• Task directions
From the entries that follow, copy exactly the lines beginning at the line holding "list [136, 298, 1863, 1014]" and continuing through the line holding "text_box [808, 87, 1446, 538]".

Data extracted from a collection
◇ ◇ ◇ ◇

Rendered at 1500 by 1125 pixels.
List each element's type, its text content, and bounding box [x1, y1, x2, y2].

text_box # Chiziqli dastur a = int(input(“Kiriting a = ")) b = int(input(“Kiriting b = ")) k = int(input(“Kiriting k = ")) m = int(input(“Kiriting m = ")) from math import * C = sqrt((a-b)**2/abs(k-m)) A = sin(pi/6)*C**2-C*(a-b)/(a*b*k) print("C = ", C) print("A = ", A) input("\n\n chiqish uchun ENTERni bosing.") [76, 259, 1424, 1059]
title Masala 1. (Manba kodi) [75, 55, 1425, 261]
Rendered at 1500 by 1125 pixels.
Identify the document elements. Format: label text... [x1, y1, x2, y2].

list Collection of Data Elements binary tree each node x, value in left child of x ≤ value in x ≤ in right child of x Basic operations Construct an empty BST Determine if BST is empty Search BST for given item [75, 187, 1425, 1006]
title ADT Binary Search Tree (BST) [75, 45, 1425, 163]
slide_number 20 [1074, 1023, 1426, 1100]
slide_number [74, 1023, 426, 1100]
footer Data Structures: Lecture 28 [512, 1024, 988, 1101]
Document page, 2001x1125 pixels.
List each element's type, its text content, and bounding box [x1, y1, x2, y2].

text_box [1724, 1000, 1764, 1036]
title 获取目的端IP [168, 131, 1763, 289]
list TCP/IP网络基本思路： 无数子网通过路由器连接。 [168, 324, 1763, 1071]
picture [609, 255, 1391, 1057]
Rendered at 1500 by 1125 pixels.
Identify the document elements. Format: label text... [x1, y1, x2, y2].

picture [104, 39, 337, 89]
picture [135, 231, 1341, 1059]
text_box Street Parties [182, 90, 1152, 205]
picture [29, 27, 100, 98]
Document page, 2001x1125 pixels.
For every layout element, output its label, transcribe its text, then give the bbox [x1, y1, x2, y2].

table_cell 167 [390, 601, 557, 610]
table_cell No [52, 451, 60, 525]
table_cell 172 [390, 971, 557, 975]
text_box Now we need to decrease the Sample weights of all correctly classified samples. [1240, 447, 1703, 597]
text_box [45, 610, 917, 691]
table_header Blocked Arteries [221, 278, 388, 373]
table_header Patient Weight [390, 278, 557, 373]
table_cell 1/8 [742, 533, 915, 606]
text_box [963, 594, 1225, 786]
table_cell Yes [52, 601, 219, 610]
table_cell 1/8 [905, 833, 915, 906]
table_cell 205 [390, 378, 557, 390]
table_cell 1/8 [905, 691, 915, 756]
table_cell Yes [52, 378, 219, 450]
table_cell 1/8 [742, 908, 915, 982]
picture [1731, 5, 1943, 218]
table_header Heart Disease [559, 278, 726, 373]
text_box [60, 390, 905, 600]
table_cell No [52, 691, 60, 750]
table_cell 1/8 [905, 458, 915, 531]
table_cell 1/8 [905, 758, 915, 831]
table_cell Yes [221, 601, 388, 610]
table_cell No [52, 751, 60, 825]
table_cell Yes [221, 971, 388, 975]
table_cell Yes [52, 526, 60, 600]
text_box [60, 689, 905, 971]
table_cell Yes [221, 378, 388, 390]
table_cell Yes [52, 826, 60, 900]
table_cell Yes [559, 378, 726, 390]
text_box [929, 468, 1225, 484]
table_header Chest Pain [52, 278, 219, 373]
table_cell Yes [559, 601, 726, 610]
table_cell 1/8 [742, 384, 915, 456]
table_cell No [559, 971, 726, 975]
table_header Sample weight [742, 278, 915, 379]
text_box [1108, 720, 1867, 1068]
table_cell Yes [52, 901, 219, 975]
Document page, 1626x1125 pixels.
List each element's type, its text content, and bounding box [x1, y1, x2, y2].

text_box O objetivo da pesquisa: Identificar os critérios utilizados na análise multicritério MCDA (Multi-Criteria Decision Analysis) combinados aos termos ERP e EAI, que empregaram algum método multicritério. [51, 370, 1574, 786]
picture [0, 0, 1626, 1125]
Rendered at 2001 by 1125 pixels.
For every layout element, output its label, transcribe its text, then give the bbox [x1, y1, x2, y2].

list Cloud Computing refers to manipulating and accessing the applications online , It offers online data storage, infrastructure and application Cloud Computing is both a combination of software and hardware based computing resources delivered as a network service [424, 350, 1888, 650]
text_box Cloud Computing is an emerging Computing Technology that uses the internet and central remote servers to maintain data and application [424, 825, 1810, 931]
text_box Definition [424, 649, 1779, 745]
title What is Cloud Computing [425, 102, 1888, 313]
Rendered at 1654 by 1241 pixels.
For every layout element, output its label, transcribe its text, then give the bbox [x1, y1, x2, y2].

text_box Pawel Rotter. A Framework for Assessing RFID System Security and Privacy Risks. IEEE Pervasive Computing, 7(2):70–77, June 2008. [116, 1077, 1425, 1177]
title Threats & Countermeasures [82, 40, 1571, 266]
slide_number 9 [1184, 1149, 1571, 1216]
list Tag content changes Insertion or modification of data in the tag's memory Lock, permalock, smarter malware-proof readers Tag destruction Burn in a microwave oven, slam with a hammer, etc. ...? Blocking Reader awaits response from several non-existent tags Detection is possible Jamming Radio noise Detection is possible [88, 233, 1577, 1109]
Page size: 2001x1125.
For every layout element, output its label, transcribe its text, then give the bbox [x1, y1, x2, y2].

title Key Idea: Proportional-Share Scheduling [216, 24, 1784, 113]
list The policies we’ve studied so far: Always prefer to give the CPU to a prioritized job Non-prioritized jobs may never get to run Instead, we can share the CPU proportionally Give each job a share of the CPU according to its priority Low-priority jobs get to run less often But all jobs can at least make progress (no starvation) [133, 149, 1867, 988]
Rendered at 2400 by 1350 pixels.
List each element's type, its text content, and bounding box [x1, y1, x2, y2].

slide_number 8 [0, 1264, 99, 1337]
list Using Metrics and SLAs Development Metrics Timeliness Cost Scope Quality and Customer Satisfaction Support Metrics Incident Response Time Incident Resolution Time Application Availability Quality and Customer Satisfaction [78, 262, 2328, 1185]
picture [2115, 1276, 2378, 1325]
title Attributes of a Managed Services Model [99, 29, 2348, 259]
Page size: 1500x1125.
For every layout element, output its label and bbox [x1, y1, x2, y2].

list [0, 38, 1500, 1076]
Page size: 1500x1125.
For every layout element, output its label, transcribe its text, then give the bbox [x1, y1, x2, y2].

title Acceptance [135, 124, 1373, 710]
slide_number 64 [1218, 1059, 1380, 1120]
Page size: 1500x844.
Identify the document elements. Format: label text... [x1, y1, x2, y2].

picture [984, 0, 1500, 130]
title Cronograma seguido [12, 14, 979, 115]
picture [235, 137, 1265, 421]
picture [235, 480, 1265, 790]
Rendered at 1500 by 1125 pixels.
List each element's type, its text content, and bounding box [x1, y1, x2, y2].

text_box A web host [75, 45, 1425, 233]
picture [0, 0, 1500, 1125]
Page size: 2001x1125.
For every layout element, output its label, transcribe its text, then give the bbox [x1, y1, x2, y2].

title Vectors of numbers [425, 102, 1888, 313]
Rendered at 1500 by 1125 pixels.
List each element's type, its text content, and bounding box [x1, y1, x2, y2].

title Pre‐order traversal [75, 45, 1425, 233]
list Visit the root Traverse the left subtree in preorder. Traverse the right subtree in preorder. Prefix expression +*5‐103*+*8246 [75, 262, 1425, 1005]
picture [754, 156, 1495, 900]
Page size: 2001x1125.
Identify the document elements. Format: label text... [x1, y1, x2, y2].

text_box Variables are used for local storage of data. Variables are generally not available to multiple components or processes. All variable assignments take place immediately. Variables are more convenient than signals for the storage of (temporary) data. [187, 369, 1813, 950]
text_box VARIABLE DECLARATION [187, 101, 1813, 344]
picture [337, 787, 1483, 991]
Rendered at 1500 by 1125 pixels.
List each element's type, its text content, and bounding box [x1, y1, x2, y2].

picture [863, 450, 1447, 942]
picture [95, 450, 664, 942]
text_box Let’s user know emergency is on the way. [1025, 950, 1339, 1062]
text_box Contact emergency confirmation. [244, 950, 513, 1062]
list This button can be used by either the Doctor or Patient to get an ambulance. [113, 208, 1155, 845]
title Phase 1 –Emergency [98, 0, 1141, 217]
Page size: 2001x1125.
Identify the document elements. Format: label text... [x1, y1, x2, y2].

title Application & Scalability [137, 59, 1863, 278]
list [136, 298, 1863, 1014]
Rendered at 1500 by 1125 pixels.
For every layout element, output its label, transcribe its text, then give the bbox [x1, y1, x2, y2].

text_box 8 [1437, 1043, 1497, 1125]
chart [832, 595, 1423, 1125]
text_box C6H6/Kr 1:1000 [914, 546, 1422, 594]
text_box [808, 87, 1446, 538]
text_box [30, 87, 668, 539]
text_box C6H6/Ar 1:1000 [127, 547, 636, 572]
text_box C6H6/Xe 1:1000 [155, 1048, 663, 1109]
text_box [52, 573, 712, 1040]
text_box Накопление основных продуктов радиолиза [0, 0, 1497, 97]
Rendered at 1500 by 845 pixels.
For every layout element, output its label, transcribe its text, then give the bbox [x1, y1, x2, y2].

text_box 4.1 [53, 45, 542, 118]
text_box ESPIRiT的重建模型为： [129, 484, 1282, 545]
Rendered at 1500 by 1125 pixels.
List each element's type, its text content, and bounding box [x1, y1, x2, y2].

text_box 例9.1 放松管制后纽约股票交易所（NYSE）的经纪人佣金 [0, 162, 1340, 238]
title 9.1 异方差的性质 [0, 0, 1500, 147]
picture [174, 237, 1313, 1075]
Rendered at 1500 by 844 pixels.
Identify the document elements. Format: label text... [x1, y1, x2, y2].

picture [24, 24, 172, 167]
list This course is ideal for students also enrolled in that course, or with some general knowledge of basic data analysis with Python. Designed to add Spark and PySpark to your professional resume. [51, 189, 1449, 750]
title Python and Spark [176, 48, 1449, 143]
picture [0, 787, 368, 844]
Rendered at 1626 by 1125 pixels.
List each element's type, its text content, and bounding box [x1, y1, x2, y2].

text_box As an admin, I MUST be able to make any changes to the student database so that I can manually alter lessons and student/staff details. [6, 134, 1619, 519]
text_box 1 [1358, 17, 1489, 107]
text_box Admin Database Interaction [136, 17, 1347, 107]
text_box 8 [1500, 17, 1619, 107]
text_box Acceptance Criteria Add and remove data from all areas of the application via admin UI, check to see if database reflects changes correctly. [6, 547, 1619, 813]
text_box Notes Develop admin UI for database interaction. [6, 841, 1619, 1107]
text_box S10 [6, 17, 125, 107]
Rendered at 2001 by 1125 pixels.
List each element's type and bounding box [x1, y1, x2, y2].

◇ ◇ ◇ ◇

• Answer to this exercise
list [136, 298, 1863, 1014]
Rendered at 1500 by 1125 pixels.
For every layout element, output its label, transcribe its text, then give the bbox [x1, y1, x2, y2].

text_box 8 [1437, 1043, 1497, 1125]
chart [832, 595, 1423, 1125]
text_box C6H6/Kr 1:1000 [914, 546, 1422, 594]
text_box [808, 87, 1446, 538]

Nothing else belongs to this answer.